**Extract to read:**
┌──
> 2) You can try to boot the VM into BIOS and see if you can modify the 
BIOS settings, by what you experience, it should be locked though

Ah yes, this was the strange part. This part of the BIOS is locked, which 
is frustrating. Looks like the BIOS bootorder is set to "User Mode" because 
Foreman sets the bios.bootorder. This prevents the user from modifying the 
Boot Order, according to what I read 
on https://communities.vmware.com/thread/434314?start=0&tstart=0 . 

>  i think the best option is to remove the network card as a bootdevice

Last night I ended up removing both NICs from the VM and re-adding them. 
That seems to have fixed this error. On a couple hosts, but not all hosts, 
this also removed the NIC as a boot device and allowed us to re-arrange the 
boot order in the BIOS.

For the record, this looks to be http://projects.theforeman.org/issues/14160

-= Stefan


-= Stefan

On Tuesday, February 7, 2017 at 4:36:37 AM UTC-8, Erez Zarum wrote:
>
> Yes, it's also an issue when creating a VMware Image to use for 
> provisioning through Foreman, Fog (the library that is being used for 
> almost all Compute Resources) makes the first boot device as the primary 
> network interface, this allows you to "rebuild" a VMware guest that was 
> provisioned through PXE (not Image), it's the same mechanism as 
> provisioning a physical server except Foreman does not modify the BIOS 
> setting a physical host.
> The issue with using Fog (API calls) is that the setting is then being 
> written inside the guest vmx file, there are a few ways to fix it:
> 1) Modify the vmx file manually: you have to remove the VM from the 
> vCenter inventory, edit the vmx file and remove those lines (search for 
> "hdd" and you will see the bootorder lines),
> 2) You can try to boot the VM into BIOS and see if you can modify the BIOS 
> settings, by what you experience, it should be locked though
> 3) Modify the VM boot order using API calls (ruby/python/powershell/etc.)
└──
**Records:**
┌──
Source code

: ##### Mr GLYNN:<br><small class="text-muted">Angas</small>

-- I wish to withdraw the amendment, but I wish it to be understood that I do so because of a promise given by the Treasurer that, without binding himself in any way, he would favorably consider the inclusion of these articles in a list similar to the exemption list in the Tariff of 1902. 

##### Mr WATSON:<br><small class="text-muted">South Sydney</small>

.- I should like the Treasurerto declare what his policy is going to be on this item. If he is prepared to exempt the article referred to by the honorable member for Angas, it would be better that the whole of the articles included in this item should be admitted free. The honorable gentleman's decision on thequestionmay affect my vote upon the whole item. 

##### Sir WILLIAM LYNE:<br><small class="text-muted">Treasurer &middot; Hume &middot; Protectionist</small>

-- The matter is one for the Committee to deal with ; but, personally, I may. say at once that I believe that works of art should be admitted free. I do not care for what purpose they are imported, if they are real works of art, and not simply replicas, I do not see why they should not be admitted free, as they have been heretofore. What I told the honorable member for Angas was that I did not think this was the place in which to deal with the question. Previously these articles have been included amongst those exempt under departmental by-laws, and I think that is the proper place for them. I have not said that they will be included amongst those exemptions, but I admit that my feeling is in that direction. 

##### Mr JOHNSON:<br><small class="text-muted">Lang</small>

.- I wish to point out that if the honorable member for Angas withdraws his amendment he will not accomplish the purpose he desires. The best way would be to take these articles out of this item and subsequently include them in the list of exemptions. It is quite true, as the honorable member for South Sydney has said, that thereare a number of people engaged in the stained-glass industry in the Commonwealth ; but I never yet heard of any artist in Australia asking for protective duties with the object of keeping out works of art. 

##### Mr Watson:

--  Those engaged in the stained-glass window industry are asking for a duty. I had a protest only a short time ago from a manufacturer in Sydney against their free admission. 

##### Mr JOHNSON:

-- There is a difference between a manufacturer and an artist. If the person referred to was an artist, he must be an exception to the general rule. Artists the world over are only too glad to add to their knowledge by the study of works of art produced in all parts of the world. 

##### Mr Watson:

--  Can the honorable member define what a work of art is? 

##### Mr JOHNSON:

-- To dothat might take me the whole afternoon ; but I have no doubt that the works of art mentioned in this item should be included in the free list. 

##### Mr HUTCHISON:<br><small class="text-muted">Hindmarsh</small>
└──
**Tasks and exercises:**
A - Decide whether each statement below agrees with the thread about VM boot order, answering yes or no and quoting the words of the thread that settle it. (i) Removing and re-adding both NICs removed the NIC as a boot device on every host. (ii) When Fog is used, the boot setting ends up in the guest vmx file. (iii) Foreman modifies the BIOS setting of a physical host.
B - Echo the passage of the thread about VM boot order between "Ah yes, this" and "and re-adding them.", inclusive.

**Exercise answers:**
A -
(i) No: "On a couple hosts, but not all hosts"
(ii) Yes: "written inside the guest vmx file"
(iii) No: "except Foreman does not modify the BIOS"

B -
Ah yes, this was the strange part. This part of the BIOS is locked, which 
is frustrating. Looks like the BIOS bootorder is set to "User Mode" because 
Foreman sets the bios.bootorder. This prevents the user from modifying the 
Boot Order, according to what I read 
on https://communities.vmware.com/thread/434314?start=0&tstart=0 . 

>  i think the best option is to remove the network card as a bootdevice

Last night I ended up removing both NICs from the VM and re-adding them.